Teachers and office staff struck on November 28, 29 and 30 for the first time in a private paid higher education institution in the UK. Members of the Universities and Colleges Union (UCU) at University of Sheffield International College (USIC) have voted to reject an additional 1 per cent increase in salary for just four months by the employer study group.

Teachers at the picket line outside Sheffield International University College, Sully Street, November 30, 2022 [Photo: WSWS]

It was a total of five days of strike action by 80 USIC workers following a poll in October. Eighty-four percent voted to strike after the study group rejected an offer of more than 5 percent. A rate offer was rejected in a vote returned last Friday, after the union suspended its first two days of work. Julie Kelly, a regional officer at the University of California, called calling off the strike just a day before it was due to begin — a “goodwill gesture,” noting that the study group “could do better.”

USIC is associated with the University of Sheffield and uses its own coat of arms, and offers preparatory courses for international students. 50 universities have been contracted to provide online and face-to-face learning and are one of the largest providers of international education to universities in the UK, Europe, North America, Australia and New Zealand.

The striking USIC workers denied allegations that their demands of 12 percent of the wages were “unaffordable”. A homemade banner hung on the picket line this week highlighted the massive pay increases for study group managers. The number of senior managers earning salaries of more than £100,000 has nearly tripled in recent years. Director positions are being advertised with a salary of between £120,000 and £130,000. The starting rate for a full-time lecturer at USIC is around £32,000, well below the national average of £38,131, while office and support staff are recruited at full-time rates just above the minimum wage.

The World Socialist Web site Speak to teachers on the picket line who are calling for a reversal of the gap between low wages for staff and spiraling earnings for study groups during the pandemic. Education staff linked their fight to the retroactive effect of commercialization on higher education.
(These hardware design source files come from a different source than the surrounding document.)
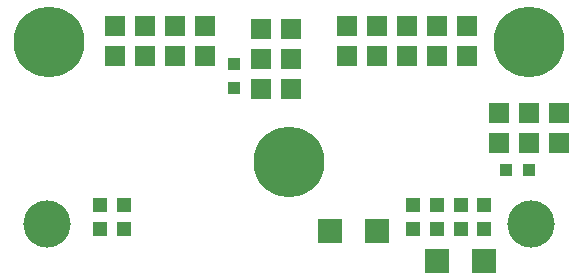
<source format=gbr>
G04 #@! TF.FileFunction,Soldermask,Bot*
%FSLAX46Y46*%
G04 Gerber Fmt 4.6, Leading zero omitted, Abs format (unit mm)*
G04 Created by KiCad (PCBNEW 0.201412101631+5319~19~ubuntu14.04.1-product) date Čt 11. prosinec 2014, 12:52:01 CET*
%MOMM*%
G01*
G04 APERTURE LIST*
%ADD10C,0.100000*%
%ADD11R,2.000000X2.000000*%
%ADD12R,1.000000X1.000000*%
%ADD13R,1.651000X1.651000*%
%ADD14R,1.300000X1.300000*%
%ADD15C,6.000000*%
%ADD16C,4.000000*%
G04 APERTURE END LIST*
D10*
D11*
X145294600Y-58623200D03*
X149294600Y-58623200D03*
X136252200Y-56159400D03*
X140252200Y-56159400D03*
D12*
X151120600Y-50977800D03*
X153120600Y-50977800D03*
X128117600Y-43976800D03*
X128117600Y-41976800D03*
D13*
X155676600Y-46151800D03*
X153136600Y-46151800D03*
X150596600Y-46151800D03*
X150596600Y-48691800D03*
X153136600Y-48691800D03*
X155676600Y-48691800D03*
X137668000Y-41275000D03*
X137668000Y-38735000D03*
X142748000Y-41275000D03*
X142748000Y-38735000D03*
X147828000Y-41275000D03*
X147828000Y-38735000D03*
X132943600Y-44119800D03*
X132943600Y-41579800D03*
X132943600Y-39039800D03*
X130403600Y-39039800D03*
X130403600Y-41579800D03*
X130403600Y-44119800D03*
D14*
X143316600Y-55949800D03*
X143316600Y-53949800D03*
X145316600Y-55949800D03*
X145316600Y-53949800D03*
X147316600Y-55949800D03*
X147316600Y-53949800D03*
X149316600Y-55949800D03*
X149316600Y-53949800D03*
D13*
X140208000Y-41275000D03*
X140208000Y-38735000D03*
X145288000Y-41275000D03*
X145288000Y-38735000D03*
X118084600Y-41325800D03*
X118084600Y-38785800D03*
X120624600Y-41325800D03*
X120624600Y-38785800D03*
D14*
X116816600Y-53949800D03*
X118816600Y-53949800D03*
X116816600Y-55949800D03*
X118816600Y-55949800D03*
D13*
X125704600Y-41325800D03*
X125704600Y-38785800D03*
X123164600Y-41325800D03*
X123164600Y-38785800D03*
D15*
X153136600Y-40109800D03*
X112496600Y-40109800D03*
D16*
X153316600Y-55549800D03*
X112316600Y-55549800D03*
D15*
X132816600Y-50269800D03*
M02*

</source>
A full-time lecturer explained: “We’re making history now. Last year we only received a 3 per cent pay increase that wasn’t retroactive. It only covered six months. We were told things would be better after the pandemic. The study group made savings – they didn’t have the same costs.” The estate, to hire facilities to teach due to the shift to online learning. There has to be a fight against the level of harm. The proportion of contract workers to those without any secured work is about 35% to 65%. I don’t want to accept that for my colleagues.”

A short-term contract lecturer added: “A lot of our contracts are very short, up to three months, which of course keeps the staff flexible, but means we are stuck in a cycle constantly reapplying for jobs we have previously done and in my case I move around country and I work in different universities.